Hispacold developing AI-driven predictive maintenance for HVAC
Hispacold is taking part in a project to design a predictive maintenance system for bus and coach HVAC equipment.
The two-year project, called SAPOHVAC, is being developed in partnership with the University of Seville and is supported by CTA (Technological Corporation of Andalusia), the Center for the Development of Industrial Technology (CDTI), the Metropolitan Transport Consortium of Seville and TUSSAM. It is aimed at developing a smart system based on two complementary objectives: to generate a predictive maintenance system that can anticipate when a technical intervention is necessary for a vehicle before a breakdown occurs to reduce costs and intervention times; and the energy optimization of HVAC systems to reduce operation costs.
The SAPOHVAC project consists of several phases that use different artificial intelligence (AI) techniques such as expert systems, machine learning, internet-of-things (IoT) and deep learning to cover as many diagnostic cases as possible.
In the first phase of the project, an expert system was developed based on rules generated from Hispacold previous experience to predict issues in the functioning of equipment before a breakdown occurs that would cause the vehicle to be taken out of service. The second phase is focused on the integration of AI models that can provide new knowledge and develop new rules from machine learning. These models will be based on deep learning and machine learning techniques and will be able to increase the predictive capacity of the system and reduce the energy consumption of on-board HVAC systems.
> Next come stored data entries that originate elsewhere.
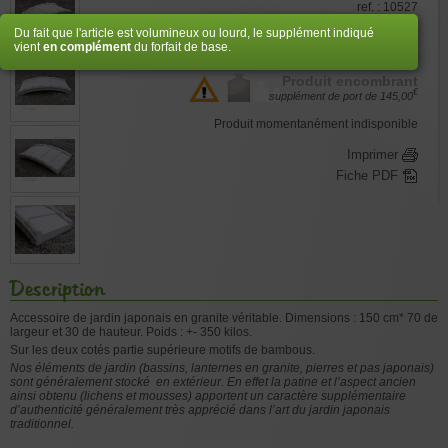
ref. : 10527
Du fait que l'article est volumineux ou lourd, le supplément indiqué
€
1.160,00
vient
en complément
du forfait de base.
Produit encombrant
€
supplément de port de
145,00
Produit momentanément indisponible
Imprimer
Fiche PDF
Description
Accessoire de jardin japonais en granite véritable. Dimensions : 150 cm* 70 de
largeur et 30 de hauteur. Poids : +- 350 kilos.
Sur les deux cotés partie supérieure motifs de bambous.
Nos éléments de jardin (bassins, lanternes en granite, pierres et pas japonais)
sont généralement stocké en extérieur. En effet la patine et l’aspect ancien
ainsi obtenu (lichens et mousses)
apportent un caractère supplémentaire
d’authenticité généralement très apprécié dans l’art du jardin japonais
traditionnel.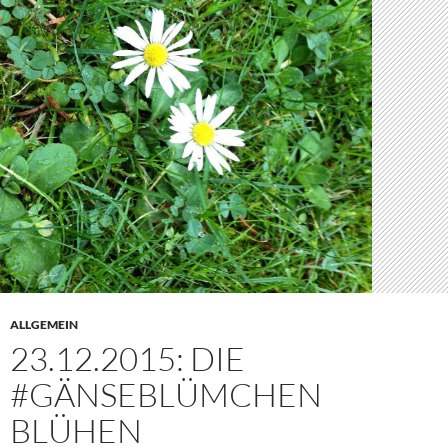
ALLGEMEIN
23.12.2015: DIE
#GÄNSEBLÜMCHEN
BLÜHEN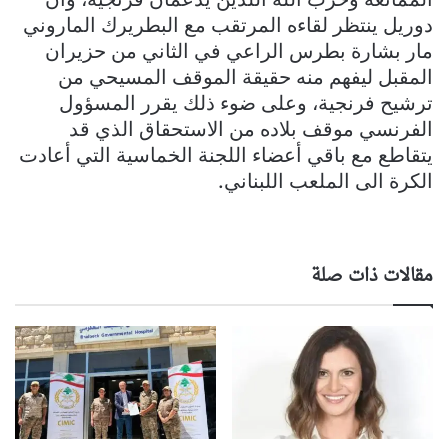
دوريل ينتظر لقاءه المرتقب مع البطريرك الماروني
مار بشارة بطرس الراعي في الثاني من حزيران
المقبل ليفهم منه حقيقة الموقف المسيحي من
ترشيح فرنجية، وعلى ضوء ذلك يقرر المسؤول
الفرنسي موقف بلاده من الاستحقاق الذي قد
يتقاطع مع باقي أعضاء اللجنة الخماسية التي أعادت
الكرة الى الملعب اللبناني.
مقالات ذات صلة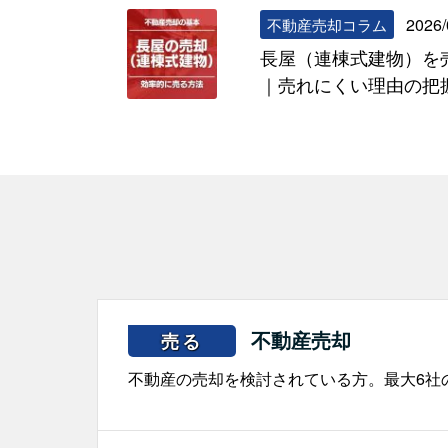
2026/
不動産売却コラム
長屋（連棟式建物）を
｜売れにくい理由の把
不動産売却
売る
不動産の売却を検討されている方。最大6社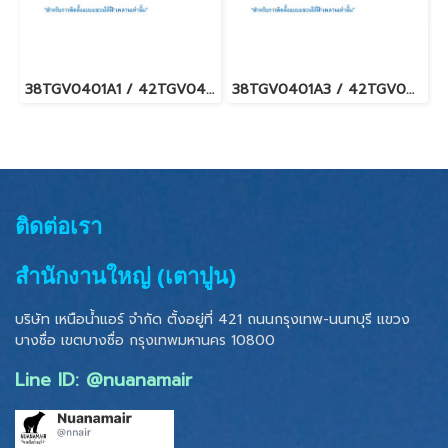
38TGV0401A1 / 42TGV0401CP แอร์แคเรียร์ รุ่นแขวนใต้ฝ้า ระบบอินเวอร์เตอร์ Carrier Under Ceiling Type Inverter น้ำยา R32 (220V.) พร้อมบริการติดตั้ง
38TGV0401A3 / 42TGV0401CP แอร์แคเรียร์ รุ่นแขวนใต้ฝ้า ระบบอินเวอร์เตอร์ Carrier Under Ceiling Type Inverter น้ำยา R32 (380V./ไฟ 3 เฟส) พร้อมบริการติดตั้ง
ติดต่อเรา
สำนักงานใหญ่ (เตาปูน)
บริษัท เหนือน้ำแอร์ จำกัด ตั้งอยู่ที่ 421 ถนนกรุงเทพ-นนทบุรี แขวง
บางซื่อ เขตบางซื่อ
กรุงเทพมหานคร 10800
Line ID: @nuanamair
In the last phase of the project, the goal is to develop and integrate an electronic device that will make it possible to read new variables thanks to the incorporation of additional sensors (IoT). The integration of these new variables into the AI models is expected to lead to an extended predictive maintenance system with greater scope and features. A large volume of vehicle operation data is necessary to develop and fine-tune the system. To achieve this, Hispacold is using data generated by TUSSAM vehicles, which have made it possible to train the system on urban applications, as well as with the vehicles of the Metropolitan Transport Consortium of Seville, in order to validate the system in intercity applications. The project is currently working in real time on a fleet of 25 vehicles that belong to the operators Tranvías de Sevilla and Autocares Paulino, and has been collecting and analysing data since last November.